▶ _SELECTED PASSAGE_

——

The beforeAll runs during test setup phase. Nothing in the test output indicates anything happened. In CI, process.env contains deployment tokens, secrets, and whatever cloud credentials the runner has access to.


Why skill scanners do not catch this

Every current skill scanner operates with the same assumption: the threat lives in SKILL.md and in scripts that the agent is instructed to run.

These tools look for prompt injection patterns in markdown, shell commands embedded in skill instructions, suspicious network calls in bundled scripts, and data exfiltration in agent-invoked code. None of them flag *.test.ts files because test files are not part of the agent execution surface. They are not referenced in SKILL.md. The agent never touches them.

A scanner reviewing the skill for agent-side threats will see a clean SKILL.md and a test file and move on.

The skills ecosystem has been framed as an agent security problem. The actual problem is that skills are repo artifacts, and everything in the repo becomes part of the developer toolchain. The agent is not needed.


The supply chain amplification

This gets worse when you consider that .agents/skills/ is designed to be committed to version control.

The skills ecosystem explicitly expects you to commit skills to your repo so teammates can share them. GitHub's official .gitignore templates do not include .agents/. Once the malicious test file lands in the repo, it propagates to every developer who clones and runs tests, every CI pipeline on every branch, and every fork.

A single npx skills add from a malicious source creates a persistent compromise. The skill could be removed from ClawHub the next day. The file is already in your git history.

——

▶ _RECORDS_

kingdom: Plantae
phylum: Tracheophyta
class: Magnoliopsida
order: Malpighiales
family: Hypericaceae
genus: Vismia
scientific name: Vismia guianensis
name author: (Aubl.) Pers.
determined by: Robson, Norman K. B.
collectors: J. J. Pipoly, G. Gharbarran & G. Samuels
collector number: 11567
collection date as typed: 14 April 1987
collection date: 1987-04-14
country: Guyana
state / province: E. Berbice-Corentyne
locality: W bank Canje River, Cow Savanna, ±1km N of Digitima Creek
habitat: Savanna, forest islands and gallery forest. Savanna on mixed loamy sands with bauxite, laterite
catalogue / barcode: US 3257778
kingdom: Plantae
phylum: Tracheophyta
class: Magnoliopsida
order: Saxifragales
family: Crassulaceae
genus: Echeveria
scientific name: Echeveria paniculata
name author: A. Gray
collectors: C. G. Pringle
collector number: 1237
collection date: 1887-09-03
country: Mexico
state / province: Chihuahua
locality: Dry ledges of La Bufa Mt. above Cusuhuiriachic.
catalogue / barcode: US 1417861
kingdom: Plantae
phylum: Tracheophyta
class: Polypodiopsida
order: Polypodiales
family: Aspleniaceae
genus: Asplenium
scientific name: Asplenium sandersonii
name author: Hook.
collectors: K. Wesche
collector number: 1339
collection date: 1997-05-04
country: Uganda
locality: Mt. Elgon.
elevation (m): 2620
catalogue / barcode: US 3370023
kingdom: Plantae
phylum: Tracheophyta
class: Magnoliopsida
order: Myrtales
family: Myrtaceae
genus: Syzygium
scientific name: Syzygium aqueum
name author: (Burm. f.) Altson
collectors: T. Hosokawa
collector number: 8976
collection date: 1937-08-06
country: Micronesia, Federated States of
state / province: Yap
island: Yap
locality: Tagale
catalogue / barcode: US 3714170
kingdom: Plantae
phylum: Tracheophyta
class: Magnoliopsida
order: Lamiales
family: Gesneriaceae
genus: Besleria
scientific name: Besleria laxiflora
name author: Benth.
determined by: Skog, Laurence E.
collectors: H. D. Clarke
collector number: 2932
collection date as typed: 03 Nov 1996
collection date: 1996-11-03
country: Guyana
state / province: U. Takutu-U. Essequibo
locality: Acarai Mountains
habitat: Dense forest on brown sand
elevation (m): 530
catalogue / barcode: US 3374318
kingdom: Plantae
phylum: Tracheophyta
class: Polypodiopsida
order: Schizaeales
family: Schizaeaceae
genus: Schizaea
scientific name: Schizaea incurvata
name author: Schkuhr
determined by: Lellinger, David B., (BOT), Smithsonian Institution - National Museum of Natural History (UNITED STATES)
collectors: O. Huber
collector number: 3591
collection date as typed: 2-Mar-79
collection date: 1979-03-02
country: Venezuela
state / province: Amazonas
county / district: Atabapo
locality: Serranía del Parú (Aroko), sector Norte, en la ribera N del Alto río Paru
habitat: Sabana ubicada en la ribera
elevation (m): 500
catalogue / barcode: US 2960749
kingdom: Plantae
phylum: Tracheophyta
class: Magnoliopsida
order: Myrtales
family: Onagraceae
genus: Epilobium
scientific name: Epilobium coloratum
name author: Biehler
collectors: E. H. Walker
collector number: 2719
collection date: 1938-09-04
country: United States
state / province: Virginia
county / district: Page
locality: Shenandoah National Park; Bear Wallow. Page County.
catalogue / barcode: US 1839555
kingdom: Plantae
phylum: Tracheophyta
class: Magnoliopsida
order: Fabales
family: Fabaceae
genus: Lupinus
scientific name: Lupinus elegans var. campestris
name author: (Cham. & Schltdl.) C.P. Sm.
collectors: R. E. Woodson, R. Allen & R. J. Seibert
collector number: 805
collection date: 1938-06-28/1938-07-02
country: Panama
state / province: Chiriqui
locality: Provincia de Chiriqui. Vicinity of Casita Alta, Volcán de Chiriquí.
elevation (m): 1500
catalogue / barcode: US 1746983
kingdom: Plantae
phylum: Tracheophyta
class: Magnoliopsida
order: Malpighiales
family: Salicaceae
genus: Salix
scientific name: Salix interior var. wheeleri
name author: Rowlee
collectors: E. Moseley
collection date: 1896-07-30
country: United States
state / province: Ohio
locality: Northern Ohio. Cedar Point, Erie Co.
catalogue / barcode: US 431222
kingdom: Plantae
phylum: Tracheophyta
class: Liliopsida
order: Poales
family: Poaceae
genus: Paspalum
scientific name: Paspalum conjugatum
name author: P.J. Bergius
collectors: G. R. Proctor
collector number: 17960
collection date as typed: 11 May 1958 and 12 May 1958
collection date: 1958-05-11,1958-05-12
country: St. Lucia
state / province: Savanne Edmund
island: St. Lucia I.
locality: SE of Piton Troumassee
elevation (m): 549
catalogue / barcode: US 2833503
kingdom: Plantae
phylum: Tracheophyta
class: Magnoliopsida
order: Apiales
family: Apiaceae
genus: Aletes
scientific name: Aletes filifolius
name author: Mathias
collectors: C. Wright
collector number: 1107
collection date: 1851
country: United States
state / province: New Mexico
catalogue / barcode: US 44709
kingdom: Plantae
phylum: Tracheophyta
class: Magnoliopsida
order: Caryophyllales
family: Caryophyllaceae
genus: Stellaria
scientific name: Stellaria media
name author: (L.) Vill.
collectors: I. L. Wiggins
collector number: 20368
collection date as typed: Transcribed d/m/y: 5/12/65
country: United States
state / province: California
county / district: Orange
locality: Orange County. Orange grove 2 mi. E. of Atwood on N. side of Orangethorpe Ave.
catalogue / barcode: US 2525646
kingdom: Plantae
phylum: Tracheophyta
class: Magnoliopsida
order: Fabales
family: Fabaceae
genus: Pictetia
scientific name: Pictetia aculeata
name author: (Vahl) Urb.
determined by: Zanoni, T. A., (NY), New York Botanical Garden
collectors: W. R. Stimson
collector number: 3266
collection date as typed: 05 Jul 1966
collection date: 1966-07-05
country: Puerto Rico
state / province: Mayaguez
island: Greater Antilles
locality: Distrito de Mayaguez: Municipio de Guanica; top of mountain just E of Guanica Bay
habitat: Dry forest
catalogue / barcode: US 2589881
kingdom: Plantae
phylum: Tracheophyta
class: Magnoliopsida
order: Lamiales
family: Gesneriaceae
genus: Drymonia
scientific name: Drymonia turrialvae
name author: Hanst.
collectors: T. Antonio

——

▶ _EXPLORE THE MATERIAL_
(a) In the skills security passage, why do current skill scanners not flag *.test.ts files?
(b) Extend the skills security passage, picking up after its final sentence.
The data plays no part in this exercise.

▶ _ANSWERS GIVEN_
(a) They do not flag them because test files are not part of the agent execution surface.

(b)
For an attacker, the optimal target is an open source project with an active contributor base. Any contributor who runs the test suite triggers the payload, and they have no reason to suspect it.


Other surfaces worth noting

Test files are the highest risk because of the recursive glob with dot: true, but a few other auto-execution surfaces are worth being aware of:

ESLint configs: ESLint config files are JavaScript, not JSON. If a skill placed an eslint.config.js somewhere ESLint would discover it, it executes during linting. The current installer keeps files within the skill's own directory, which limits this, but the boundary is worth watching.

conftest.py: Python projects using pytest auto-execute any conftest.py during test collection. The same vector applies to Python repos if a skill bundles one.

Test files remain the most reliable vector because they require the fewest assumptions about project layout and execute in the most predictable context.


Mitigations

For developers using skills now:

Add .agents/ to your test runner's ignore list.

Jest (jest.config.js):

module.exports = {
  testPathIgnorePatterns: ['/node_modules/', '/\\.agents/'],
};

Vitest (vitest.config.ts):

import { defineConfig, configDefaults } from 'vitest/config';

export default defineConfig({
  test: {
    exclude: [...configDefaults.exclude, '**/.agents/**'],
  },
});

One line, add it now, whether or not you currently use skills.

For the npx skills add installer:

The installer should use a strict allowlist of permitted file types before copying to disk. SKILL.md, contents of scripts/, references/, and assets/ are reasonable inclusions. Files matching *.test.*, *.spec.*, __tests__/, and *.config.* should be excluded by default, with an explicit opt-in flag for anyone with a legitimate reason.

For skill registries:

ClawHub and skills.sh should flag skills that bundle test files or build configs. This is a trivial static check that no current scanner performs.

For CI pipelines:

Add the exclusion above directly to your CI config as a hardening step independent of whatever the project-level config says.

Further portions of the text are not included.